The physicians’ dilemma is to have to make treatment decisions based on the assumed aetiology whilst facing uncertainty. One may ask, what are experts good for if they disagree? We believe a watchful experienced clinician deciding to withhold antibiotic treatment in order to minimise inappropriate prescription may become alerted by small deviations in the clinical course more rapidly than a junior. She or he will then consider the alternatives, e.g. that the patient has culture-negative sepsis. Until improved diagnostic markers become available, the observed uncertainty will continue to give rise to controversy over the presence or absence of infection.

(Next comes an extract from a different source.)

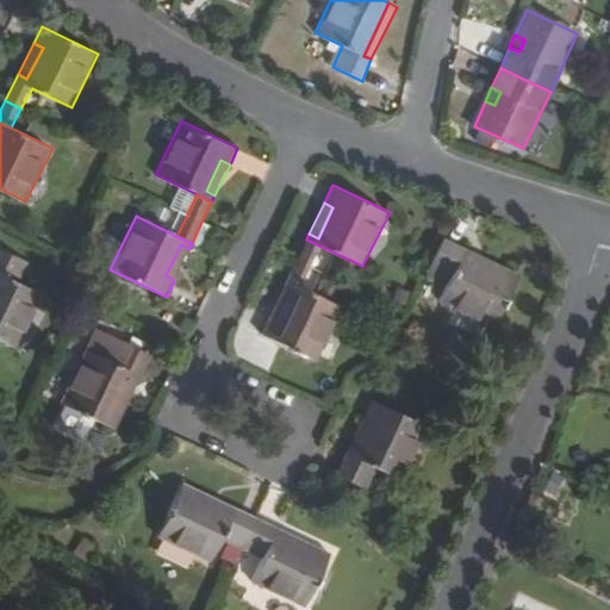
[(201,222),(192,243),(203,248),(213,228),(201,222)]
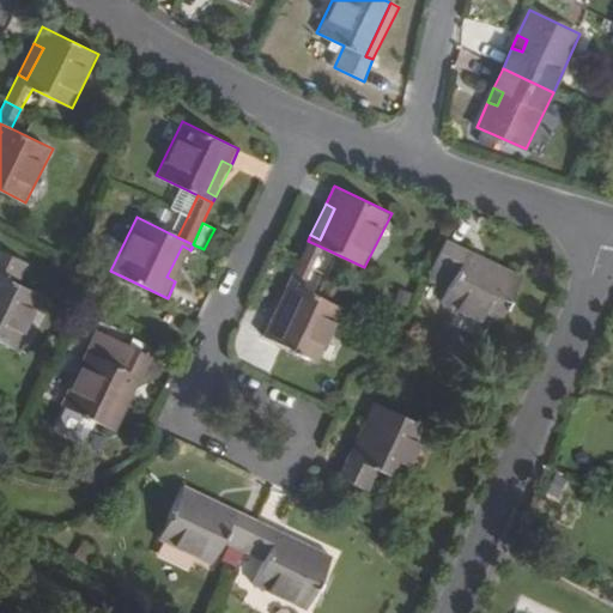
[(467,248),(445,238),(429,275),(450,285),(441,304),(493,329),(517,281),(463,256),(467,248)]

The limitation of this study is that we may have underestimated potential agreement due to some patients simultaneously having more than one of the conditions (e.g. a newborn after cardiac surgery may simultaneously develop a post-surgical systemic inflammatory reaction and be incubating ventilator-associated pneumonia). Expert review of the case at bedside may improve adjudication over the level reported here. However, it is conceivable that decisions made after verbal reporting of the patient findings over the telephone, a frequent situation during night-duty on-call, may result in potential agreement, which is lower than in our investigation. In the adjudication of cases of suspected infection which are not classifiable by stringent a priori defined criteria, the level of expert agreement after reviewing charts is limited.